A laugh escaped me before I could stop it. "You make it sound like war."
His smile was razor-sharp, but his gaze softened as it swept over me. "It is war. And if I'm going to war, I'd rather fight with you than against you."
The words hit me harder than any producer's threat ever could.
"Why do you always know exactly what to say?" I muttered, my defenses crumbling with each passing second.
"Maybe because I still remember exactly what makes you break," he said, almost too softly.
My heart lurched. The memory of nights spent tangled together, whispering confessions in the dark, threatened to undo me completely. I looked away, clutching the edges of the vanity to ground myself.
"I don't know if I can handle this," I admitted. "The cameras, the pressure, the constant manipulation. I feel like I'm drowning."
His hand came down gently over mine, steady and warm. My breath hitched at the contact, but I didn't pull away.
"Then let me be your air," he murmured.
It was infuriating, how easily he could still disarm me. And yet, I couldn't deny the relief that washed over me at his words.

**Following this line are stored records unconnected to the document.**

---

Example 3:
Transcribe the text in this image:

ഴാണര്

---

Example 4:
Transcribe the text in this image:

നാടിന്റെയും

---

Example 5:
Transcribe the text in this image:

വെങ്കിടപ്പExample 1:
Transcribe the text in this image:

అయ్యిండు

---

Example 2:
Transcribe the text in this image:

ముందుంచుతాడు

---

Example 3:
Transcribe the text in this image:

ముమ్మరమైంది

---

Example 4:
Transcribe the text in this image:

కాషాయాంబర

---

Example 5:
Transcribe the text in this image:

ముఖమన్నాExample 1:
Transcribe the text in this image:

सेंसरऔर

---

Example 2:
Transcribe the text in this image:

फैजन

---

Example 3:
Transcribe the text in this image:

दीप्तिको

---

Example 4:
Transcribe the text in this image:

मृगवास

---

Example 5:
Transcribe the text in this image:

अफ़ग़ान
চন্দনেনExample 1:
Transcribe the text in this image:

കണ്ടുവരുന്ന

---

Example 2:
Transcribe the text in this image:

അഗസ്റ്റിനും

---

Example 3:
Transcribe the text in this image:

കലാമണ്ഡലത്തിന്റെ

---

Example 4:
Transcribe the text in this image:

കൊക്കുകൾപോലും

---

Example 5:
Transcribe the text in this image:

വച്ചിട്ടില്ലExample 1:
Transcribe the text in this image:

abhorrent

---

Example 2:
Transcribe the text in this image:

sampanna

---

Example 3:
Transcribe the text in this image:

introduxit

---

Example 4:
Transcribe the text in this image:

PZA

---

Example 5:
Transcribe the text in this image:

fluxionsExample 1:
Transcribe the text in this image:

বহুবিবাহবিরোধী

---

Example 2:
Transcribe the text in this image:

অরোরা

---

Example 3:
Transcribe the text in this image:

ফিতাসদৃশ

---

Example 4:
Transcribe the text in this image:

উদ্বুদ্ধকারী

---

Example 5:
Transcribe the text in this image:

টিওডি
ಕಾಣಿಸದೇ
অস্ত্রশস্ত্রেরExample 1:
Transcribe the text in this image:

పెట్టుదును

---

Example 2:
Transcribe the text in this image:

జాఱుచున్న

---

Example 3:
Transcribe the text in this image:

I squeezed his hand back, meeting his gaze with newfound determination. "Fine. We do this together. But no matter what they throw at us, we don't turn on each other."
His lips curved into something dangerously close to a genuine smile. "Deal."
The door banged open before the moment could stretch any further. One of the assistant producers stuck her head in, clipboard in hand, oblivious to the charged air between us.
"You two are up in ten," she chirped. "Remember—big emotions, lots of eye contact. Viewers eat that stuff up."
She disappeared before I could reply, leaving behind the bitter aftertaste of reality.
We exchanged a look. His was laced with irritation; mine, with resignation.
"They're not going to make this easy," I said.
"They never do," he replied, his voice steady. "But that's their mistake. They think easy makes good television. They don't realize the real story…" He trailed off, eyes locking with mine again.
"…is already happening," I finished for him.
For once, he didn't argue.
As we walked toward the stage, shoulder to shoulder, I realized something terrifying and wonderful all at once: I wasn't just fighting the producers anymore. I was fighting for us.
And for the first time in a long time, I had hope we might actually win.